Supplied passage -
8. Schexnayder was denied access to the courts because he was not afforded a copy of the transcript and court records to aid in the preparation of his appeal and post-conviction applications.
9. His trial counsel was ineffective in handling his motion to quash, motion to dismiss, motion to suppress, motion for new trial and because he had a conflict of interest, refused to let him testify and failed to ensure his participation in a line-up.

It was also determined, sua sponte, upon review by the Magistrate Judge that nine other ineffective-assistance-of-trial-counsel claims raised by Schexnayder were technically procedurally defaulted because he had not presented them specifically to the state's highest court. These included the following:

1. His counsel provided ineffective assistance because he failed to object to the indictment's accuracy.
2. His counsel failed to research the validity of the defendant's prior arrest and convictions so as to advise him of whether he should take the stand during the criminal trial.
3. His counsel failed to subpoena his drug test.
4. His counsel failed to investigate the employer of Arthur Williams.
5. His counsel failed to subpoena the police vehicle registration to show that he never owned a Cadillac.
6. His counsel failed to impeach the state's witnesses' credibility.
7. His counsel failed to object to the lies and misstatements by the prosecution.
8. His counsel failed to subpoena witnesses.
9. His counsel erred by making statements regarding his personal opinion during closing argument.

The Magistrate Judge allowed him an opportunity to address the exhaustion issue directly. Schexnayder argued that he had, in fact, exhausted the claims fully by presenting them to all the state courts, including specifically the Louisiana Supreme Court. After considering the evidence submitted, the Magistrate Judge denied relief finding the latter ineffective-assistance claims unexhausted and procedurally defaulted and rejecting the remaining claims on the merits. On April 14, 2000, the District Judge overruled Schexnayder's written objections, adopted the Magistrate Judge's report and recommendation and issued an order and judgment dismissing his application. His requests for a certificate of appealability were denied.

Stated exercise 1 -
Say whether each statement agrees with the court excerpt. Answer yes or no for each, and quote the deciding words of the excerpt.
(a) The Magistrate Judge raised the procedural default of nine further ineffective-assistance claims without being asked.
(b) Schexnayder conceded that he had not presented those claims to the Louisiana Supreme Court.
(c) Schexnayder was granted a certificate of appealability.

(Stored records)
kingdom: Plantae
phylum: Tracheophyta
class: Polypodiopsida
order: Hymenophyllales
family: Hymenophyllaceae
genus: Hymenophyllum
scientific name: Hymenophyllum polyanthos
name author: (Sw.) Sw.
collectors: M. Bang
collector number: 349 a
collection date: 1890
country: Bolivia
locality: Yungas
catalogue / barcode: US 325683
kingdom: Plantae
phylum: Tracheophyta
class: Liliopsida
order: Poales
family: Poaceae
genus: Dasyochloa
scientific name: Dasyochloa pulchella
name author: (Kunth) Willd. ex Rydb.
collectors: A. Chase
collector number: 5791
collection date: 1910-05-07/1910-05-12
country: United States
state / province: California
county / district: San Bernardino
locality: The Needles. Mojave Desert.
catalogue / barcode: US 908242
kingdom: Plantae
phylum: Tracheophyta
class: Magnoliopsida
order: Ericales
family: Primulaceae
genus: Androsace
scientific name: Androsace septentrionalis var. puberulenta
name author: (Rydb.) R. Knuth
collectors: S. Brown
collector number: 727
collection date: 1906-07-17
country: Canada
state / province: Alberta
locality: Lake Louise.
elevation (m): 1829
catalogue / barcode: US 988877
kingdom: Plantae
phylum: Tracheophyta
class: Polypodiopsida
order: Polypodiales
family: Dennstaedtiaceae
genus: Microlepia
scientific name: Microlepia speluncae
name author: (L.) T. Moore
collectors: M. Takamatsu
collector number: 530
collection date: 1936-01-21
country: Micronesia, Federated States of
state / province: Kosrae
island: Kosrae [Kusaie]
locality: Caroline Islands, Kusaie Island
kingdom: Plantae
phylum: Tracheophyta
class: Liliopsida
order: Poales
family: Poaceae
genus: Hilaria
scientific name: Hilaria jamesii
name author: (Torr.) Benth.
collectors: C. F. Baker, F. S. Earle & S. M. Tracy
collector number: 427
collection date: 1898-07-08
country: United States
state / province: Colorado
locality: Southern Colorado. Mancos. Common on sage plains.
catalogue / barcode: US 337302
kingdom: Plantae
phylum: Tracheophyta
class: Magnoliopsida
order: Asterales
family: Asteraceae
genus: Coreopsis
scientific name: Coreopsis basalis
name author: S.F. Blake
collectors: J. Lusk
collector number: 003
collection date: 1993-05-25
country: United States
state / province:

Stated exercise 2 -
Arrange the stored records as a Markdown table with the columns Row and Line, covering everything from the line that contains "collector number: 727" down to the end of the records, both included. Give each line with its row number, and leave out blank lines.

Correct answer 1 -
(a) Yes: "It was also determined, sua sponte, upon review by the Magistrate Judge that nine other ineffective-assistance-of-trial-counsel claims raised by Schexnayder were technically procedurally defaulted"
(b) No: "Schexnayder argued that he had, in fact, exhausted the claims fully by presenting them to all the state courts, including specifically the Louisiana Supreme Court."
(c) No: "His requests for a certificate of appealability were denied."

Correct answer 2 -
| Row | Line |
|---|---|
| 1 | collector number: 727 |
| 2 | collection date: 1906-07-17 |
| 3 | country: Canada |
| 4 | state / province: Alberta |
| 5 | locality: Lake Louise. |
| 6 | elevation (m): 1829 |
| 7 | catalogue / barcode: US 988877 |
| 8 | kingdom: Plantae |
| 9 | phylum: Tracheophyta |
| 10 | class: Polypodiopsida |
| 11 | order: Polypodiales |
| 12 | family: Dennstaedtiaceae |
| 13 | genus: Microlepia |
| 14 | scientific name: Microlepia speluncae |
| 15 | name author: (L.) T. Moore |
| 16 | collectors: M. Takamatsu |
| 17 | collector number: 530 |
| 18 | collection date: 1936-01-21 |
| 19 | country: Micronesia, Federated States of |
| 20 | state / province: Kosrae |
| 21 | island: Kosrae [Kusaie] |
| 22 | locality: Caroline Islands, Kusaie Island |
| 23 | kingdom: Plantae |
| 24 | phylum: Tracheophyta |
| 25 | class: Liliopsida |
| 26 | order: Poales |
| 27 | family: Poaceae |
| 28 | genus: Hilaria |
| 29 | scientific name: Hilaria jamesii |
| 30 | name author: (Torr.) Benth. |
| 31 | collectors: C. F. Baker, F. S. Earle & S. M. Tracy |
| 32 | collector number: 427 |
| 33 | collection date: 1898-07-08 |
| 34 | country: United States |
| 35 | state / province: Colorado |
| 36 | locality: Southern Colorado. Mancos. Common on sage plains. |
| 37 | catalogue / barcode: US 337302 |
| 38 | kingdom: Plantae |
| 39 | phylum: Tracheophyta |
| 40 | class: Magnoliopsida |
| 41 | order: Asterales |
| 42 | family: Asteraceae |
| 43 | genus: Coreopsis |
| 44 | scientific name: Coreopsis basalis |
| 45 | name author: S.F. Blake |
| 46 | collectors: J. Lusk |
| 47 | collector number: 003 |
| 48 | collection date: 1993-05-25 |
| 49 | country: United States |
| 50 | state / province: |